オルランドは荒い息をつき、薄笑いを浮かべてレモに指を突きつけた。
「よくもやってくれたな。あんたが隣村でなにをやってきたか、この場で言ってやろうか。農場主の息子に誤って毒薬を処方し、死なせたんだ」
全員の視線が薬種商に集まった。レモは無表情だった。が、頬が赤く染まり、わずかに震えている。
「村にいられなくなったんだろう、え? それでパレルモへ逃げるつもりなんだ。だがな、どこへ行こうと同じことさ。人殺しめ」
オルランドは襟をなでつけ、人垣を突き飛ばした。椅子を蹴り倒す音が響いた。ラウロは振り返ってキアラをさがした。が、娘の姿はどこにもなかった。

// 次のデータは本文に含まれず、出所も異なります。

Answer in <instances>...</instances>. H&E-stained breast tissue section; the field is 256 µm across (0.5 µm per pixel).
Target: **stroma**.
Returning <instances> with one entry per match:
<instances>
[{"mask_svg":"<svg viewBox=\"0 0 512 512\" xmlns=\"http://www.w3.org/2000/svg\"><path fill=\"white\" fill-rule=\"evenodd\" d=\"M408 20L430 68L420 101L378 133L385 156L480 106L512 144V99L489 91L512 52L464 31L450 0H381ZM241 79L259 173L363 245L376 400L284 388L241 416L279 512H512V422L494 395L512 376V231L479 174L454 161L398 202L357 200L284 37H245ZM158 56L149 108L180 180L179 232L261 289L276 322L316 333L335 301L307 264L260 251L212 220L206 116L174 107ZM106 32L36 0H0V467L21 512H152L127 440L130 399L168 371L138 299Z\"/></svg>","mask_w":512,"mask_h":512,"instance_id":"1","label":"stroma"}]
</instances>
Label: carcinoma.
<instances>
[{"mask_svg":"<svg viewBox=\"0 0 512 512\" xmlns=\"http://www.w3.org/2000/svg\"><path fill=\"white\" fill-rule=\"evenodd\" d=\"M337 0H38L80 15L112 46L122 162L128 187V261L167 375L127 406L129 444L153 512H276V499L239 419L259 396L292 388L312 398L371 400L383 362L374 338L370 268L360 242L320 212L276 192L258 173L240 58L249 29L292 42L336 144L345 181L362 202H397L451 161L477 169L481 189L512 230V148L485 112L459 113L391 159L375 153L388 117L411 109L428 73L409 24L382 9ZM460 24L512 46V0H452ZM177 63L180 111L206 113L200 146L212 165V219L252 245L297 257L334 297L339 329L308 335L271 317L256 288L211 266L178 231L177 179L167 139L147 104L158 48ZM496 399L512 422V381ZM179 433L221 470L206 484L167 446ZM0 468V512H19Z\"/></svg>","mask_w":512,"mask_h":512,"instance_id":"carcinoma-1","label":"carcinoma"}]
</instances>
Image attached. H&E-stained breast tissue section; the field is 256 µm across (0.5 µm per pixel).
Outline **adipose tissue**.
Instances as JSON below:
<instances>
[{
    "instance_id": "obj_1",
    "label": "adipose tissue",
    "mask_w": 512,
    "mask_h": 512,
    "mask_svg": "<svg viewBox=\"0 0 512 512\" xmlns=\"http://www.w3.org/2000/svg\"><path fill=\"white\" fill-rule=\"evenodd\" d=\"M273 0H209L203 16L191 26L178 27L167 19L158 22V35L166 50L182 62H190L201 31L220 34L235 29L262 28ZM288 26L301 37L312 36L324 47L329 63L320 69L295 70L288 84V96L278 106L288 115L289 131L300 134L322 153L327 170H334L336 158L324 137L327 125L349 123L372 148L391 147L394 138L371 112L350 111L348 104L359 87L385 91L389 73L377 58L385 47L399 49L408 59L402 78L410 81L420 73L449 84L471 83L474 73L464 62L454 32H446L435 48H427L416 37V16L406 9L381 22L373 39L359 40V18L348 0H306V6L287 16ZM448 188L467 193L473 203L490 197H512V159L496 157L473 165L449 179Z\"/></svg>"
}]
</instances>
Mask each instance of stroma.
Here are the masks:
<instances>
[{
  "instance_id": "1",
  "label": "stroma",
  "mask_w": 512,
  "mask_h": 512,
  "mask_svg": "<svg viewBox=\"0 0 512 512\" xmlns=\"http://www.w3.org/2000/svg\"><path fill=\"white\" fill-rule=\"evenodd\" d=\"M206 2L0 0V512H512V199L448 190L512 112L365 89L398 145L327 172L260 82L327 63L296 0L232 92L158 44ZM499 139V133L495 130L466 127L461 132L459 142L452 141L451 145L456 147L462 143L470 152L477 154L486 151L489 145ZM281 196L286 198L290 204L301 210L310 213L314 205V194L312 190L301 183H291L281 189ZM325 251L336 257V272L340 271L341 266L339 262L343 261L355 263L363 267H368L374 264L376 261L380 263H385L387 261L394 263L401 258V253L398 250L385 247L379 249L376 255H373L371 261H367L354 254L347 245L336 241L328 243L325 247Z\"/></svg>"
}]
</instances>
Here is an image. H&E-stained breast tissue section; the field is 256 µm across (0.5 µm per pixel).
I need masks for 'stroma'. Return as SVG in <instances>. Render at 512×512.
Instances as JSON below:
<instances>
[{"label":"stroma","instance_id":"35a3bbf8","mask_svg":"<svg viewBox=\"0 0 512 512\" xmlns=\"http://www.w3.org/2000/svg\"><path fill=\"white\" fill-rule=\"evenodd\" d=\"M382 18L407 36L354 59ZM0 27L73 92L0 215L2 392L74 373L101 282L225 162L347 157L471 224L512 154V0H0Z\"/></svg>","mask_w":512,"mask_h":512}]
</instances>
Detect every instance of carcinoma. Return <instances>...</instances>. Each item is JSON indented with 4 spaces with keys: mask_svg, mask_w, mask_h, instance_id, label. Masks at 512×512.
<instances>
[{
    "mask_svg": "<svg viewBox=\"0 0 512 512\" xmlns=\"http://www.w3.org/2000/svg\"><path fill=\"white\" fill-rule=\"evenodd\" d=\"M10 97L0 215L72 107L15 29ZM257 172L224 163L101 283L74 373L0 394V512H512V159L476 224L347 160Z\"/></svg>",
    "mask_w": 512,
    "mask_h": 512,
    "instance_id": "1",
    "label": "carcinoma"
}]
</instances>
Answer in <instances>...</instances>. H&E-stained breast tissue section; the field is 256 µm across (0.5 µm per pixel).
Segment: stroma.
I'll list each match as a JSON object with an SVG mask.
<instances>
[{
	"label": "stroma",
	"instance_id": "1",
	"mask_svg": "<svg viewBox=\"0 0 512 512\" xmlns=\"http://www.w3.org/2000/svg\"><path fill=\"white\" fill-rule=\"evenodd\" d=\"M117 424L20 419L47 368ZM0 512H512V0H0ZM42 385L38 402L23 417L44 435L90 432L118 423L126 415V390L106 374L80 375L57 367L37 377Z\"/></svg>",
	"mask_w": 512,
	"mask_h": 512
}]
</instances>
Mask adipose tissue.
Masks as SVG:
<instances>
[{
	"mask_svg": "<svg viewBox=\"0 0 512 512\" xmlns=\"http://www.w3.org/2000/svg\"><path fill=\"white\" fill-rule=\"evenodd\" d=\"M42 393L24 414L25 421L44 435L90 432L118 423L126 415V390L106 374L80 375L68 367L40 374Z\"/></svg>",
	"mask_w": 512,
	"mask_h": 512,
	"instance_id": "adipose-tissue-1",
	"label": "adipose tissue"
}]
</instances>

声を抑えた会話がはじまった。落ちた皿を給仕が片づけている。
ラウロはレモの隣に腰を降ろした。どちらも口はきかなかった。客は会話のあいまにちらちらと薬種商を見ている。
「金があればなあ」
先ほどの出来事にもかかわらず、レモの声はのんびりしていた。
「おれも女奴隷のひとりくらい買うんだが」
「なんのために?」
「決まってるだろ」
「あんたみたいな爺さんが、悪賢い女につかまって一財産なくすんだぞ」
「それもいいな。教皇だって愛人をつくるご時世だ。陽気で色っぽくて、ちょっぴり危険な匂いのする愛人がおれも欲しい」
オルランドの悪ふざけのせいで一部の客が立ち去り、亭主が料理人に愚痴をこぼしている。
「あの女、誰かを殺るつもりだぞ」
その「女」がキアラを指していると気づくまで、しばらくかかった。
「なんだって?」
「ネズミ退治の毒薬があるんだ。人間に盛れば、恐ろしい死に方をする。あの女がさっき買っていった包みがそれなんだ」
「ネズミを殺すんだろう」
「わかるんだよ。本当にネズミ退治なのかどうか。まあ、頼まれれば売るのがおれの仕事だ」
自分が毒殺されかけたのを思い出し、ラウロは気分が悪くなった。
「・・・・・・」
「どうしたんだ」
「なんでもない。パントゥルノのようなやつがいなくなれば、むしろせいせいする」
「え?」
レモは戸惑った顔だ。
「あの女が自分の主人の殺害を企んでる、と言いたいのか」
「ほかに誰がいるんだ。やつは高慢ちきな成り上がりで高利貸しじゃないか」
「彼は地位も教養もある立派な男だ。自分がひどい暮らしをしてきたからって、誰のことでも悪く言うのはよせ」
レモは杖をついて階段をあがっていった。
翌朝、ドアが乱暴に叩かれる音で目が覚めた。